2,7. ὁ ἔχων οὖς[12] ἀκουσάτω, τί τὸ πνεῦμα λέγει ταῖς ἐκκλησίαις[13]. Zum Schluß erfolgt in allen Briefen eine Wendung von der einzelnen Gemeinde zur gesamten Christenheit. Da das Buch als ganzes schon von vornherein zur Vorlesung im öffentlichen Gottesdienst bestimmt war, so ist eine solche Wendung an und für sich begreiflich. (Über die sich hier erhebenden kritischen Bedenken s. den Exkurs zu Kap. 1-3.) Der Geist ist der heilige Geist, der den Propheten inspiriert; die Offenbarungsrede Christi kann deshalb auch als eine Rede des Geistes bezeichnet werden. Zu τὸ πνεῦμα vgl. sämtliche Briefschlüsse, 14,13; 19,10; 22,17. Eine gewisse Schwierigkeit liegt in der Erwähnung des Geistes hier und der sieben Geister 1,4. Der Geist, der in den Propheten redet (der Geist Christi), scheint nach dem Apokalyptiker weder identisch zu sein mit den sieben Geistern, noch zu ihnen zu gehören, also noch nicht in die trinitarische Formel aufgenommen zu sein. — τῷ νικῶντι[14] δώσω αὐτῷ[15] φαγεῖν ἐκ τοῦ ξύλου τῆς ζωῆς, ὅ ἐστιν ἐν[16] τῷ παραδείσῳ τοῦ θεοῦ [μου][17]. Wer im Kampf mit allen ungöttlichen Mächten den Sieg erringt, dem will Gott vom Lebensbaum zu essen verleihen, d. h. von dem noch jetzt im Paradies (Gen 2,9) vorhandenen Lebensbaum. Zu der Vorstellung, daß Gott im Jenseits den Seligen vom Lebensbaum zu essen geben wird, vgl. 22,2; (Ez 47,12); Hen. 24-25; Testam. Levi 18 (καὶ δώσει τοῖς ἁγίοις ϕαγεῖν ἐκ τοῦ ξύλου τῆς ζωῆς). Βίος Ἀδάμ 28; IV Es 7,36; 9,19; Sib. Prooem. 86f.; III 746; II 318; Apk Bar. 29,8 u. ö. Religion des Judentums 271. Die Vorstellung beruht auf der eschatologischen Überzeugung der Wiederkehr des paradiesischen Urzustandes [208] am Ende der Tage (Greßmann, Urspr. d. israelit.-jüd. Eschat. 220). τοῦ ϑεοῦ [μου] steht mit Nachdruck am Schluß, da auf den hingewiesen werden soll, der die Verheißung den Seinen garantiert. Das μου ist recht gut bezeugt. Ist es echt, so betont damit der verheißende Menschensohn seine Beziehung zu Gott (vgl. II Kor 1,3; Eph 1,3; I Pt 1,3), in dem die Verheißung ruht.

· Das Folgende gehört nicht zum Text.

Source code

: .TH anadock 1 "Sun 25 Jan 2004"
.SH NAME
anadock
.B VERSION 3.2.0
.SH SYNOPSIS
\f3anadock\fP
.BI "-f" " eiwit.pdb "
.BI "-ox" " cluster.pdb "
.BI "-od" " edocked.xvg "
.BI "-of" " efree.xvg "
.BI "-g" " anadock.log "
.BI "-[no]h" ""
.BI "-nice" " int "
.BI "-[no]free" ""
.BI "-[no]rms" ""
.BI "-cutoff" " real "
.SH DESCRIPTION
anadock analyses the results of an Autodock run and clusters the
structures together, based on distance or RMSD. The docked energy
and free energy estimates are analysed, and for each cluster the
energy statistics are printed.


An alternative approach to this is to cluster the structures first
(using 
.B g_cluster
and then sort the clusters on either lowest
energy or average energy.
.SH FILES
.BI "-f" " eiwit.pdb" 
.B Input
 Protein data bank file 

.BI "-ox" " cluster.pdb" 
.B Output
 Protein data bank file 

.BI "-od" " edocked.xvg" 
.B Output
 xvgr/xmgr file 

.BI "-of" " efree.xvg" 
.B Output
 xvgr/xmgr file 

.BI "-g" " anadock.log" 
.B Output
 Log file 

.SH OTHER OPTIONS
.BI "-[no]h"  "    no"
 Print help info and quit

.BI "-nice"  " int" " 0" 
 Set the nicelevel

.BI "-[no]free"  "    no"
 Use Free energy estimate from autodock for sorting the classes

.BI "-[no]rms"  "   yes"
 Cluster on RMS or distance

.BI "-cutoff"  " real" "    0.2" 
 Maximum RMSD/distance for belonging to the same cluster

  1. τω εν εκκλησια Εφεσου; AC τω αγγ. τω εν Ε. εκκλησιας (!) (g vg. Pr. angelo ecclesiae Ephesi); vgl. d. folgenden Briefeingänge. Zahn (II 611) glaubt, daß der glatte Text der gewöhnlichen Lesart nicht ursprünglich sein kann. Auch mir erscheint das unwahrscheinlich, schon wegen der fast nur in diesen Briefeingängen allein vorkommenden verschränkten Wortstellung. Aber wie lautete die ursprüngliche Lesart?
  2. Q Rel. c ae. + σου (Korrektur).
  3. > Pr.
  4. Vielleicht ist deshalb auch mit A c ae. das καί vor ὅτι wegzulassen.

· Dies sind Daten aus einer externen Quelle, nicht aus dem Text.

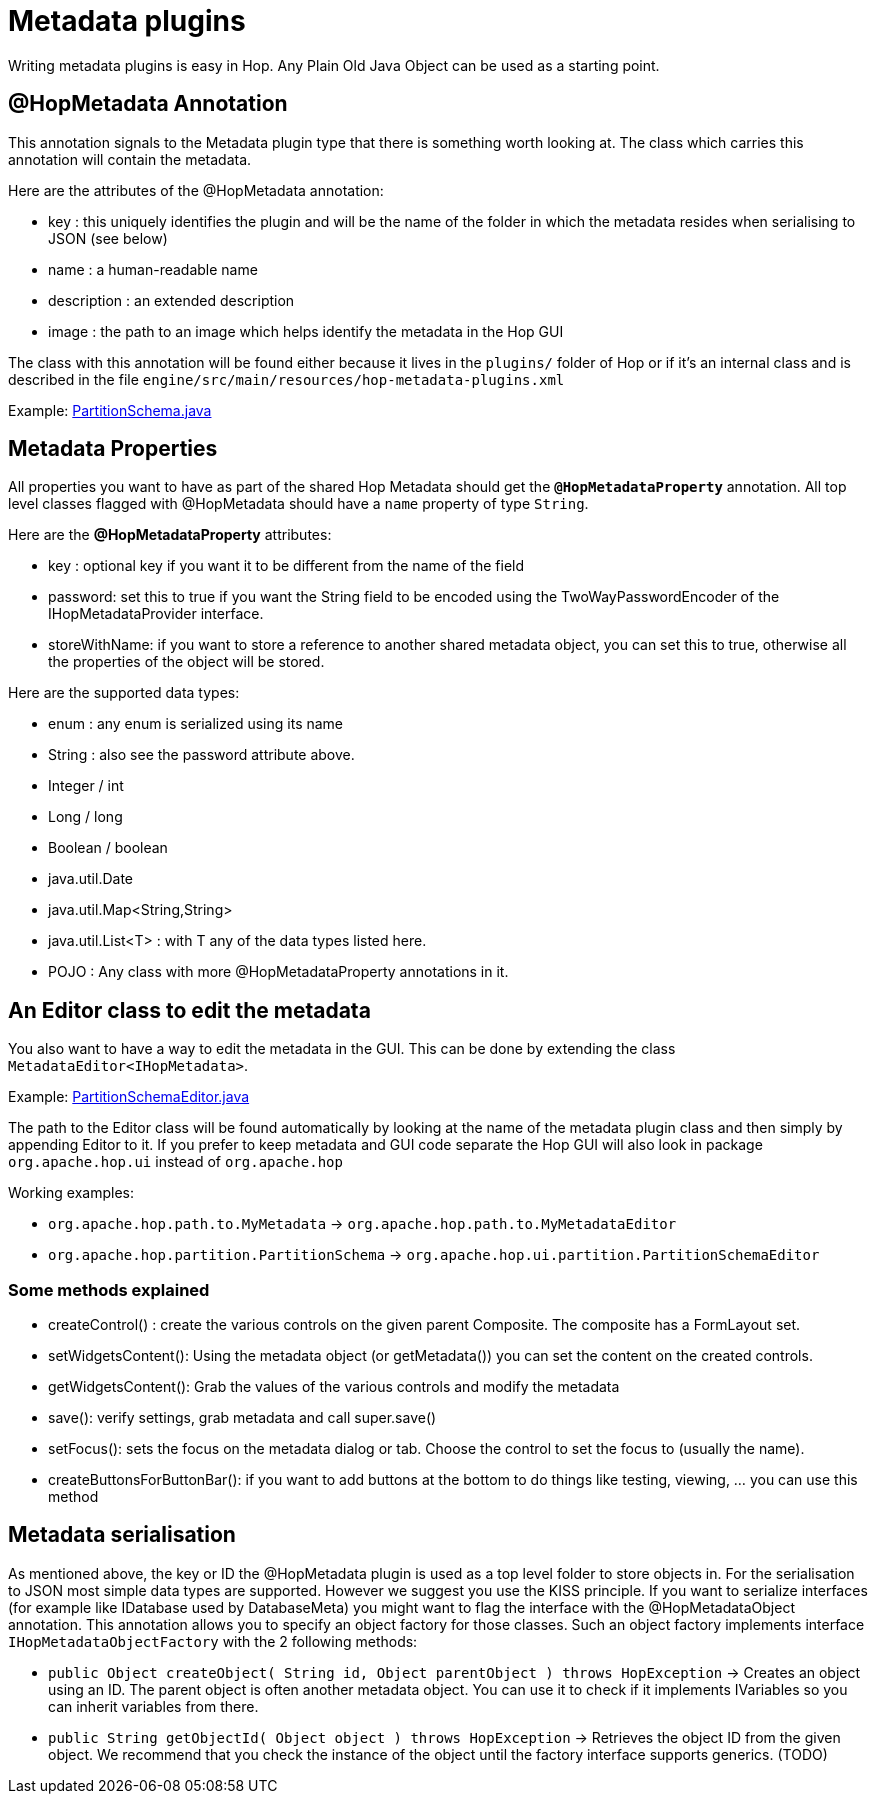 [[MetadataPlugins-MetadataPlugins]]
= Metadata plugins

Writing metadata plugins is easy in Hop.  Any Plain Old Java Object can be used as a starting point.

== @HopMetadata Annotation

This annotation signals to the Metadata plugin type that there is something worth looking at.  The class which carries this annotation will contain the metadata.

Here are the attributes of the @HopMetadata annotation:

* key : this uniquely identifies the plugin and will be the name of the folder in which the metadata resides when serialising to JSON (see below)
* name : a human-readable name
* description : an extended description
* image : the path to an image which helps identify the metadata in the Hop GUI

The class with this annotation will be found either because it lives in the ```plugins/``` folder of Hop or if it's an internal class and is described in the file ```engine/src/main/resources/hop-metadata-plugins.xml```

Example: https://github.com/apache/incubator-hop/blob/f8f2ad2d0bc0cfd143ae90cc32e73b6c9e1cda78/engine/src/main/java/org/apache/hop/partition/PartitionSchema.java#L47[PartitionSchema.java]

== Metadata Properties

All properties you want to have as part of the shared Hop Metadata should get the ```*@HopMetadataProperty*``` annotation.
All top level classes flagged with @HopMetadata should have a ```name``` property of type ```String```.

Here are the *@HopMetadataProperty* attributes:

* key : optional key if you want it to be different from the name of the field
* password: set this to true if you want the String field to be encoded using the TwoWayPasswordEncoder of the IHopMetadataProvider interface.
* storeWithName: if you want to store a reference to another shared metadata object, you can set this to true, otherwise all the properties of the object will be stored.

Here are the supported data types:

* enum : any enum is serialized using its name
* String : also see the password attribute above.
* Integer / int
* Long / long
* Boolean / boolean
* java.util.Date
* java.util.Map<String,String>
* java.util.List<T> : with T any of the data types listed here.
* POJO : Any class with more @HopMetadataProperty annotations in it.


== An Editor class to edit the metadata

You also want to have a way to edit the metadata in the GUI.  This can be done by extending the class `MetadataEditor<IHopMetadata>`.

Example: https://github.com/apache/incubator-hop/blob/master/ui/src/main/java/org/apache/hop/ui/partition/PartitionSchemaEditor.java[PartitionSchemaEditor.java]

The path to the Editor class will be found automatically by looking at the name of the metadata plugin class and then simply by appending Editor to it.
If you prefer to keep metadata and GUI code separate the Hop GUI will also look in package `org.apache.hop.ui` instead of `org.apache.hop`

Working examples:

* `org.apache.hop.path.to.MyMetadata`  -> `org.apache.hop.path.to.MyMetadataEditor`
* `org.apache.hop.partition.PartitionSchema`  -> `org.apache.hop.ui.partition.PartitionSchemaEditor`

=== Some methods explained

* createControl() : create the various controls on the given parent Composite.  The composite has a FormLayout set.
* setWidgetsContent(): Using the metadata object (or getMetadata()) you can set the content on the created controls.
* getWidgetsContent(): Grab the values of the various controls and modify the metadata
* save(): verify settings, grab metadata and call super.save()
* setFocus(): sets the focus on the metadata dialog or tab.  Choose the control to set the focus to (usually the name).
* createButtonsForButtonBar(): if you want to add buttons at the bottom to do things like testing, viewing, ... you can use this method

== Metadata serialisation

As mentioned above, the key or ID the @HopMetadata plugin is used as a top level folder to store objects in.
For the serialisation to JSON most simple data types are supported. However we suggest you use the KISS principle.
If you want to serialize interfaces (for example like IDatabase used by DatabaseMeta) you might want to flag the interface with the @HopMetadataObject annotation.
This annotation allows you to specify an object factory for those classes.  Such an object factory implements interface ```IHopMetadataObjectFactory``` with the 2 following methods:

* ```public Object createObject( String id, Object parentObject ) throws HopException``` -> Creates an object using an ID.  The parent object is often another metadata object.  You can use it to check if it implements IVariables so you can inherit variables from there.
* ```public String getObjectId( Object object ) throws HopException``` -> Retrieves the object ID from the given object. We recommend that you check the instance of the object until the factory interface supports generics. (TODO)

  5. Die kontrahierte Form des Indic. δύνῃ kommt im NT. nur noch Mk 9,22.23 vor (Schmiedel 14,2), sie ist im Klassischen ungebräuchlich.

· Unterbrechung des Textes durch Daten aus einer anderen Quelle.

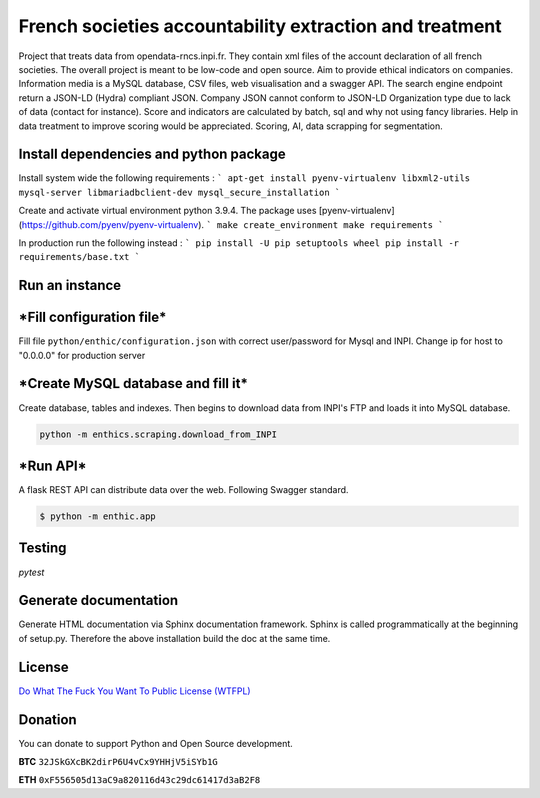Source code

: **French societies accountability extraction and treatment**
============================================================

Project that treats data from opendata-rncs.inpi.fr. They contain xml
files of the account declaration of all french societies. The overall project
is meant to be low-code and open source. Aim to provide ethical indicators on companies.
Information media is a MySQL database, CSV files, web visualisation and a
swagger API. The search engine endpoint return a JSON-LD (Hydra) compliant JSON.
Company JSON cannot conform to JSON-LD Organization type due to lack of data
(contact for instance).
Score and indicators are calculated by batch, sql and why not using
fancy libraries. Help in data treatment to improve scoring would be appreciated.
Scoring, AI, data scrapping for segmentation.

**Install dependencies and python package**
-------------------------------------------

Install system wide the following requirements :
```
apt-get install pyenv-virtualenv libxml2-utils mysql-server libmariadbclient-dev
mysql_secure_installation
```

Create and activate virtual environment python 3.9.4.
The package uses [pyenv-virtualenv](https://github.com/pyenv/pyenv-virtualenv).
```
make create_environment
make requirements
```

In production run the following instead :
```
pip install -U pip setuptools wheel
pip install -r requirements/base.txt
```

**Run an instance**
-------------------

***Fill configuration file***
-----------------------------
Fill file ``python/enthic/configuration.json`` with correct user/password for Mysql and INPI.
Change ip for host to "0.0.0.0" for production server


***Create MySQL database and fill it***
---------------------------------------
Create database, tables and indexes. Then begins to download data from INPI's FTP and loads it into MySQL database.

.. code-block:: bash

   python -m enthics.scraping.download_from_INPI

***Run API***
-------------

A flask REST API can distribute data over the web. Following Swagger standard.

.. code-block:: bash

   $ python -m enthic.app


Testing
-------

`pytest`


Generate documentation
----------------------

Generate HTML documentation via Sphinx documentation framework. Sphinx is called
programmatically at the beginning of setup.py. Therefore the above installation
build the doc at the same time.


License
-------

`Do What The Fuck You Want To Public License (WTFPL) <http://www.wtfpl.net/about/>`_

Donation
--------

You can donate to support Python and Open Source development.

**BTC** ``32JSkGXcBK2dirP6U4vCx9YHHjV5iSYb1G``

**ETH** ``0xF556505d13aC9a820116d43c29dc61417d3aB2F8``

  6. + εἶναι ℵcc Q Rel. g vg. s¹² Pr. Vict.
  7. Auch sind die Nicolaiten nicht, wie Dstd. will, nur ein Teil des in V. 2 erwähnten κακοί (ψευδαπόσοτλοι). Es liegt kein Grund zu dieser Behauptung vor.
  8. 51; AC κεκοπιακες (καικοπιακας 1; και κεκοπιακας Min⁵ a), alle übrigen konformieren das Tempus (και ουκ εκοπιασας). Über die schlechten Formen auf ες vgl. Einleitung p. 189. Ob man solche Provinzialismen in den Text aufnehmen soll, ist mehr als fraglich. (Buresch, Rheinisches Museum 1891.)
  9. εκπεπτωκας P An. (g vg. s¹ Vict.).
  10. + Q Rel. s² a Pr.; > ℵACP g vg. c Tic. Das ταχύ kann nach 2,16; 3,11 hinzugefügt, aber auch als selbstverständlich ausgelassen sein.
  11. Erwähnt muß allerdings werden, daß die Deutung Bileam = בָּלַע עָם sich in der Tat Sanhedrin 105a (Schürer, die Prophetin Isabel in Thyatira, Theol. Abh. Weizsäcker gew. 1892, S. 44) findet.
  12. + audiendi (ακουειν) vg.cod. c Pr.
  13. ταις επτα εκκλησιαις A; ταις εκκλ. ταις επτα C.
  14. νικουντι A (2,17 AC, 15,2 C) s. Einleitung S. 163f.
  15. > ℵ An.³.
  16. εν μεσω του πραδεισου Pcc An. (genauere Bestimmung nach der alttestamentlichen Erzählung).
  17. + Q Rel. c s² g vg. sa. Cypr. Pr. Or.i; > ℵACP An.¹² s¹ a. θεος μου auch 3,2.12. θεος ημων 7,10.12; 12,10; 19,1.5.